Copy out each line of the data below in which "則結果是" appears.
[[ Dataset records, beginning ]]
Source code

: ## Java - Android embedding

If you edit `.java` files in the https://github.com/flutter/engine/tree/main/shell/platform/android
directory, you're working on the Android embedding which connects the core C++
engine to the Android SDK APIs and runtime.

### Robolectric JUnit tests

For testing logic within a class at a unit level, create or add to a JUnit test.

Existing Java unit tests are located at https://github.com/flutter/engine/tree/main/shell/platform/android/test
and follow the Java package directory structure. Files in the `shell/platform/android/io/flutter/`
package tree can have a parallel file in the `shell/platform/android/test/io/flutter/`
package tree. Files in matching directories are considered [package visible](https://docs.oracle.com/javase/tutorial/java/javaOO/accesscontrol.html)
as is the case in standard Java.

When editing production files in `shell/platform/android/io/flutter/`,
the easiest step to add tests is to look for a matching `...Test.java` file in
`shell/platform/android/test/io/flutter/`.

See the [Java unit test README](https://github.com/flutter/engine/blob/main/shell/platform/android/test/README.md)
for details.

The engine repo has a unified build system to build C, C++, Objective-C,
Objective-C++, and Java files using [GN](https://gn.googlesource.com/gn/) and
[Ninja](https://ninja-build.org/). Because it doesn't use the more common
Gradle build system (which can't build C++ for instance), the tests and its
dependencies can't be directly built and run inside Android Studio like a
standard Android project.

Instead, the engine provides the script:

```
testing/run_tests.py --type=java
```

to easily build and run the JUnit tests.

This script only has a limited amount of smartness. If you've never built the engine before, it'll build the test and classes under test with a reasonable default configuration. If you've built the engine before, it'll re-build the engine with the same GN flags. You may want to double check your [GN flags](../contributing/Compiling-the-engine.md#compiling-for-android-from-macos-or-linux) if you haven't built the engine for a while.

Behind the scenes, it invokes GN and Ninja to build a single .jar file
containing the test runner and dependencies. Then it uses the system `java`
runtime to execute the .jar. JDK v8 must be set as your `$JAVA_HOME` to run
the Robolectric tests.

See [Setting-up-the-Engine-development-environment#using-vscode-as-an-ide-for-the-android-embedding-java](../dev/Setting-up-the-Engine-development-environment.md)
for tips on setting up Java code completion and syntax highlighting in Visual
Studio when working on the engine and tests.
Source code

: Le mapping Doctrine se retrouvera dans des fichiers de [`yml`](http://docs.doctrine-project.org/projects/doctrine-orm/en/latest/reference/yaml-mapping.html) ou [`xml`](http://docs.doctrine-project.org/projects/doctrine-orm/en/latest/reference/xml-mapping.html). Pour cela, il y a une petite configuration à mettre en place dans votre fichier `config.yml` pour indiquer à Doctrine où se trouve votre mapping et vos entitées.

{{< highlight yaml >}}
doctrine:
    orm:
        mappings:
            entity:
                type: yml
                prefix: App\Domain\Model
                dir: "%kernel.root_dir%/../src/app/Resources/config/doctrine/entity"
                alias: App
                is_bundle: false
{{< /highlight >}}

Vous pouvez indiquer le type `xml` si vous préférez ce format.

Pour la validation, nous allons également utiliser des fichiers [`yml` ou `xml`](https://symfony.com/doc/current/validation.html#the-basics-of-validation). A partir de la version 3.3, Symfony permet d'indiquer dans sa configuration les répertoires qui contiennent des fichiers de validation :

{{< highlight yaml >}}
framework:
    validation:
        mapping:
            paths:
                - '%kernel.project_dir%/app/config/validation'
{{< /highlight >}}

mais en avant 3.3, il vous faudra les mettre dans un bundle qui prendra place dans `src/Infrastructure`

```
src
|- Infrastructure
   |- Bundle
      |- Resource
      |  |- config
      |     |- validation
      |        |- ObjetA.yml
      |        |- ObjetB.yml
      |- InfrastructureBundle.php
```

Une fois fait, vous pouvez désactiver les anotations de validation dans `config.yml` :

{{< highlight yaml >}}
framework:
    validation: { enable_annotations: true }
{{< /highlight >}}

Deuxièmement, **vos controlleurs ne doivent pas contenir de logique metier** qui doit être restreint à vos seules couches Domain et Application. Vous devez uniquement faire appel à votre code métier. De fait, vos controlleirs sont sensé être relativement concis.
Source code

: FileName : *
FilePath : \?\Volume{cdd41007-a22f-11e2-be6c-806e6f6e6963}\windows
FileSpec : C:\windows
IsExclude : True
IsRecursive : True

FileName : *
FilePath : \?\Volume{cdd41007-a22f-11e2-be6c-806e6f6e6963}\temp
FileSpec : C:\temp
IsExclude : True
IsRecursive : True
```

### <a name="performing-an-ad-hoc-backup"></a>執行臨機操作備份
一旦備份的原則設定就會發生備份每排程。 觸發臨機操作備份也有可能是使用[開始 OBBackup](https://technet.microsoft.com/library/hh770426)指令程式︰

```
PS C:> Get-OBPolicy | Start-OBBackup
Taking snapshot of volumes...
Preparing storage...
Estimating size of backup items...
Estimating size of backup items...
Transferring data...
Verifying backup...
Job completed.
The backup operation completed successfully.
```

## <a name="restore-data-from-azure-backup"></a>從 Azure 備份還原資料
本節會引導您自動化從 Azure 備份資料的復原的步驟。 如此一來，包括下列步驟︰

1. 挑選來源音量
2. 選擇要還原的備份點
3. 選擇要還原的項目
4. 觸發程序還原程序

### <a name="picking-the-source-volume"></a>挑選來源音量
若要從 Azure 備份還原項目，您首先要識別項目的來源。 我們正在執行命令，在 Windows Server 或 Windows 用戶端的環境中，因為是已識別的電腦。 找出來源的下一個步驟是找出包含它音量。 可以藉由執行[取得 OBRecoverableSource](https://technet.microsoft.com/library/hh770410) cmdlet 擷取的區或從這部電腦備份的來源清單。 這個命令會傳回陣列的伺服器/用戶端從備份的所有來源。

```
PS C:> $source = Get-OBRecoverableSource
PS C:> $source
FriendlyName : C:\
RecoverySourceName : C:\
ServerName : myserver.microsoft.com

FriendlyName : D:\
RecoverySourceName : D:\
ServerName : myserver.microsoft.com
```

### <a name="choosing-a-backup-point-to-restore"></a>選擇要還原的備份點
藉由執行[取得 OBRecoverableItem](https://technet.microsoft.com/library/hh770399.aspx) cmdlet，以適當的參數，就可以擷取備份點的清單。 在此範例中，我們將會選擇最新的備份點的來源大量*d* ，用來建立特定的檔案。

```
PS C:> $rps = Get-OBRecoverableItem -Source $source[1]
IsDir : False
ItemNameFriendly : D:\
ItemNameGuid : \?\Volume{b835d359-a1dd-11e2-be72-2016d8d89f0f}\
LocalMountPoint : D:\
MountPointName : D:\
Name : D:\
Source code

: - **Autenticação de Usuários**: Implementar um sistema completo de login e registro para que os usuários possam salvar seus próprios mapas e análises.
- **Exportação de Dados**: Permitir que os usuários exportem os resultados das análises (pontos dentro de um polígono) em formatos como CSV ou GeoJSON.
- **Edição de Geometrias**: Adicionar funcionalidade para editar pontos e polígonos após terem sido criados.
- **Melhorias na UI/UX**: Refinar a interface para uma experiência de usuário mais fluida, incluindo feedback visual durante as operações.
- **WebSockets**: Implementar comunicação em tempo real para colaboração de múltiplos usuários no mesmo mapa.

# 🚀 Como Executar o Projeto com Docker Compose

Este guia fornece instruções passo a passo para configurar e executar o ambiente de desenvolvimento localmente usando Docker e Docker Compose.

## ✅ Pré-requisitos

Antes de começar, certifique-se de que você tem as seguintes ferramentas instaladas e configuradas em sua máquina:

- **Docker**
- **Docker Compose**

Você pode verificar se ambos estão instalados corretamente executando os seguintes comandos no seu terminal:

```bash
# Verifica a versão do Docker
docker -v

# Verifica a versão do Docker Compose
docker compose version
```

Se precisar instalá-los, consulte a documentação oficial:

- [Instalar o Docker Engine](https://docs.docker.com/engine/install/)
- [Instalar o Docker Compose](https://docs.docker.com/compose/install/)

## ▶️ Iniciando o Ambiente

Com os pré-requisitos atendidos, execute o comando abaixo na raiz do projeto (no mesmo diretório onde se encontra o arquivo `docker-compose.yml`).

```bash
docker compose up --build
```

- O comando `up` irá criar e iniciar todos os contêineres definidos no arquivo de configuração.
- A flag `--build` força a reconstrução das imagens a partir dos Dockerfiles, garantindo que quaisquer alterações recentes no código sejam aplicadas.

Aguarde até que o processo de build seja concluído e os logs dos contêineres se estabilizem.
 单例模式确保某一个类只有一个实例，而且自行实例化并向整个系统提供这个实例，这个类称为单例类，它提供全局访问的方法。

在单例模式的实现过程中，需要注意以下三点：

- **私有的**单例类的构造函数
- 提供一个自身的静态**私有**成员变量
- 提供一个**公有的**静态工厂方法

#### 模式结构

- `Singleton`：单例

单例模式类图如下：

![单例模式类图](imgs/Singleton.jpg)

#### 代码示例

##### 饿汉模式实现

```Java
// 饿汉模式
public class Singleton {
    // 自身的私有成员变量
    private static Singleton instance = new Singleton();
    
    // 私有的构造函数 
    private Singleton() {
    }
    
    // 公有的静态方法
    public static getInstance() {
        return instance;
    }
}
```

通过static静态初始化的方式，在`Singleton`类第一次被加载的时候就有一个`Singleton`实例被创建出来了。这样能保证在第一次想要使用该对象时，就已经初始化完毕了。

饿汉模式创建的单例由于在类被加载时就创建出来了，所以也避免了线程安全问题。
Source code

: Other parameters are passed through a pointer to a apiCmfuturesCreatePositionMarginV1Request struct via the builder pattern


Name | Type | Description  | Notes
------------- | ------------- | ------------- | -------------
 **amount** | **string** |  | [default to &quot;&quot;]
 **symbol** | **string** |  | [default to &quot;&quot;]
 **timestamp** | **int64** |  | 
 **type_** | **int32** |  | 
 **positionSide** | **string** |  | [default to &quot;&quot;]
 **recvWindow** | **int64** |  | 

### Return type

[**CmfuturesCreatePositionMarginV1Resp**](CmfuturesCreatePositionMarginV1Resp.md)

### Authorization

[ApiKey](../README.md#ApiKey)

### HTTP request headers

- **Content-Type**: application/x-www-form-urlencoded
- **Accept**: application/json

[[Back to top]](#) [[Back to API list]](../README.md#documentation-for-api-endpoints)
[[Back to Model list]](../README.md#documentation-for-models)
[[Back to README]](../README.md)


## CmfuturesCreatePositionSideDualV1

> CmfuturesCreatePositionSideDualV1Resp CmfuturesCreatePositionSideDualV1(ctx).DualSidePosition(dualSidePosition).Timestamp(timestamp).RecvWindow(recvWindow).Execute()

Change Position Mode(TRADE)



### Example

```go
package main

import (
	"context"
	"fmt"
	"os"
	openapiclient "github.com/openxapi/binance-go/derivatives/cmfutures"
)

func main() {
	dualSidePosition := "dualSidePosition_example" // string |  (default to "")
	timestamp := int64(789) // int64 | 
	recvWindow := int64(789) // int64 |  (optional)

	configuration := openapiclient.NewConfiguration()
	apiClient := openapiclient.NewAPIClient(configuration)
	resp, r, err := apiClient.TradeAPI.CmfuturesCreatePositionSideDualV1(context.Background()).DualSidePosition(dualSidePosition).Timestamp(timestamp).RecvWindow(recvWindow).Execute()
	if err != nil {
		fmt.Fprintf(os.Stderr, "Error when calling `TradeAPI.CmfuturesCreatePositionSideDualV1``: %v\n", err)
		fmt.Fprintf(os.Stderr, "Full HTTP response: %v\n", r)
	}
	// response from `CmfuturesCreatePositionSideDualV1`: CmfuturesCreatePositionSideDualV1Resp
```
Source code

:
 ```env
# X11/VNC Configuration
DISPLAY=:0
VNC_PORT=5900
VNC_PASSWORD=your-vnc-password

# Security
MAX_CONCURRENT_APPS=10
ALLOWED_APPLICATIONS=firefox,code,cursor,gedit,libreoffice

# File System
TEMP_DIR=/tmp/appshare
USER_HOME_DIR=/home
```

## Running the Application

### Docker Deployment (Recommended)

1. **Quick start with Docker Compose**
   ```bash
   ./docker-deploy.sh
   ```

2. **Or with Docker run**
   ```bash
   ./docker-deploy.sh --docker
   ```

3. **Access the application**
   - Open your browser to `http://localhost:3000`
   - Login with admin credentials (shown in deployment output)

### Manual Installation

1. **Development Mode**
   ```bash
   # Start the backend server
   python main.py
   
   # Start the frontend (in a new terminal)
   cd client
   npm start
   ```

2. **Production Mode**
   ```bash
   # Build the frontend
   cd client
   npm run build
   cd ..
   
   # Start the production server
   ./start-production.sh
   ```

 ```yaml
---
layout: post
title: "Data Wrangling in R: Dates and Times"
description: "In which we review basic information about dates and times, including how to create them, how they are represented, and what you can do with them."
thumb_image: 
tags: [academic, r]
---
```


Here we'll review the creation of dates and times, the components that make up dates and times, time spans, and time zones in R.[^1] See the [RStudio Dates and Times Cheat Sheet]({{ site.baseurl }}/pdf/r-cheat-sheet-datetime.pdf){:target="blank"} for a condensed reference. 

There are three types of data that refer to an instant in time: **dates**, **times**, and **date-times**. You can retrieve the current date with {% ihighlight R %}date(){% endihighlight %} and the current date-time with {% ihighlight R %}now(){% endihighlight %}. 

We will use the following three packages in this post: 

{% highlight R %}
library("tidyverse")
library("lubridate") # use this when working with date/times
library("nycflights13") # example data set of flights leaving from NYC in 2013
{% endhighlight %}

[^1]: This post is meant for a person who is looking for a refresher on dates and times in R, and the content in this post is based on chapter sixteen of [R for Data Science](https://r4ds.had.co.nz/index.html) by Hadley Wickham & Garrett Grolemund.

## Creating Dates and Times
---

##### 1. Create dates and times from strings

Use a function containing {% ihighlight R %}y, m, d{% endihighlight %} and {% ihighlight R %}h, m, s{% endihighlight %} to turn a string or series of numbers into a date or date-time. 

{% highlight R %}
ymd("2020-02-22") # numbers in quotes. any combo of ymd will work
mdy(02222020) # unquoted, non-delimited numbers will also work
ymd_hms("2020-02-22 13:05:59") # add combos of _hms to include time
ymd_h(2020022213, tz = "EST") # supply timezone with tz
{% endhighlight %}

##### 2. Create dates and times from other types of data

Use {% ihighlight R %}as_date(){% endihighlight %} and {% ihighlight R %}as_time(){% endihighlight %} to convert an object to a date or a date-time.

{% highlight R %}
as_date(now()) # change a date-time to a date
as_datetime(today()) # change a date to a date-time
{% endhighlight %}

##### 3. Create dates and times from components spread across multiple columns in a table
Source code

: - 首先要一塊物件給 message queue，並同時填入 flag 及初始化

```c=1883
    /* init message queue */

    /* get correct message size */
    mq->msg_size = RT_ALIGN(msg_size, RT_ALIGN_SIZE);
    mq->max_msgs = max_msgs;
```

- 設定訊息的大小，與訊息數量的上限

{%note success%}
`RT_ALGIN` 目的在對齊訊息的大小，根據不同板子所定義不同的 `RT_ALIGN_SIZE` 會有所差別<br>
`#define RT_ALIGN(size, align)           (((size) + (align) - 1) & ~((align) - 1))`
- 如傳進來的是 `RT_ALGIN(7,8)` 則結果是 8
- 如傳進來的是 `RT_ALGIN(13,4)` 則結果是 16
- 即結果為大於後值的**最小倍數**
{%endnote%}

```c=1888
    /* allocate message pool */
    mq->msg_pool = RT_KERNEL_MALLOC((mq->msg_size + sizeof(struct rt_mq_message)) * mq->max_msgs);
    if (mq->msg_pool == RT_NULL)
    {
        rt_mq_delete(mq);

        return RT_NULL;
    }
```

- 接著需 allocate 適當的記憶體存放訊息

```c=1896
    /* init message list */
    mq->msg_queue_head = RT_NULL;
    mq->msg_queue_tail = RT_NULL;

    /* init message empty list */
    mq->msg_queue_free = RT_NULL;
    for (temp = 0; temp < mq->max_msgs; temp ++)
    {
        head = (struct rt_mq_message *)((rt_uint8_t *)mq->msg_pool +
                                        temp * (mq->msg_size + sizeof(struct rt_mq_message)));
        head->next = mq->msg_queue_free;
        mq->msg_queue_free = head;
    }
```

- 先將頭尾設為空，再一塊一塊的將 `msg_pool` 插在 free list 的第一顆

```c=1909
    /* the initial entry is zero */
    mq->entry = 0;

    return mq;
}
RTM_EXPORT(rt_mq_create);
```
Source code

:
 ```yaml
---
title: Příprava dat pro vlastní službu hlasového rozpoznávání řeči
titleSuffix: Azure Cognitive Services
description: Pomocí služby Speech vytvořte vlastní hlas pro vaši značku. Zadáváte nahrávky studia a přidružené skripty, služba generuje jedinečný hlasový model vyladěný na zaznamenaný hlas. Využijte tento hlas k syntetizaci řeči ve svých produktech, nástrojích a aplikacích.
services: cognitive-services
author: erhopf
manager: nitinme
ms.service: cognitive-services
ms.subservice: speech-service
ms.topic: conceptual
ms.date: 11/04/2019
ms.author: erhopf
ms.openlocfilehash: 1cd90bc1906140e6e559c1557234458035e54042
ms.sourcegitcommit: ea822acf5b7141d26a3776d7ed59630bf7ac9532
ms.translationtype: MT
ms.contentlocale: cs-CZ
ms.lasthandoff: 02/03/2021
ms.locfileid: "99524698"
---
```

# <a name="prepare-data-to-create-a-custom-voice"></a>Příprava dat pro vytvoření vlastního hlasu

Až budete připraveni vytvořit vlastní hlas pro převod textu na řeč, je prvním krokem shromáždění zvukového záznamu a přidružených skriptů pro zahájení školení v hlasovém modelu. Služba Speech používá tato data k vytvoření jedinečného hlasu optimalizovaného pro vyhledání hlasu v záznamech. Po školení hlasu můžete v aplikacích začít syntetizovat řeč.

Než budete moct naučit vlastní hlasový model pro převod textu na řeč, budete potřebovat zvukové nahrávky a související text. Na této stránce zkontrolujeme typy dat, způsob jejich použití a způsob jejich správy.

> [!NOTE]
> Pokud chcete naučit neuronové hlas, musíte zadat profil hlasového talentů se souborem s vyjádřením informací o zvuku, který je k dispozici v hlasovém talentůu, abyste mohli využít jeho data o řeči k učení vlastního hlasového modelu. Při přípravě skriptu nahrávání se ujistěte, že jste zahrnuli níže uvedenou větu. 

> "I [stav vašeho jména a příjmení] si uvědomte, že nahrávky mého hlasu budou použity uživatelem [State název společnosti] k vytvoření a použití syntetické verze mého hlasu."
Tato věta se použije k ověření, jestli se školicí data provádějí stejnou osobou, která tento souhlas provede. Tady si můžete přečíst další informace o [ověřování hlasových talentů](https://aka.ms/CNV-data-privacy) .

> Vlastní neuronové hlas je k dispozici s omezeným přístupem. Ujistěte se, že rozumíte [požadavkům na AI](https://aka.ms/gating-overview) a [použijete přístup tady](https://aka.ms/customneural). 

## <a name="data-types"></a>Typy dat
[[ Dataset records, end ]]
* [Task output]:
- 如傳進來的是 `RT_ALGIN(7,8)` 則結果是 8
- 如傳進來的是 `RT_ALGIN(13,4)` 則結果是 16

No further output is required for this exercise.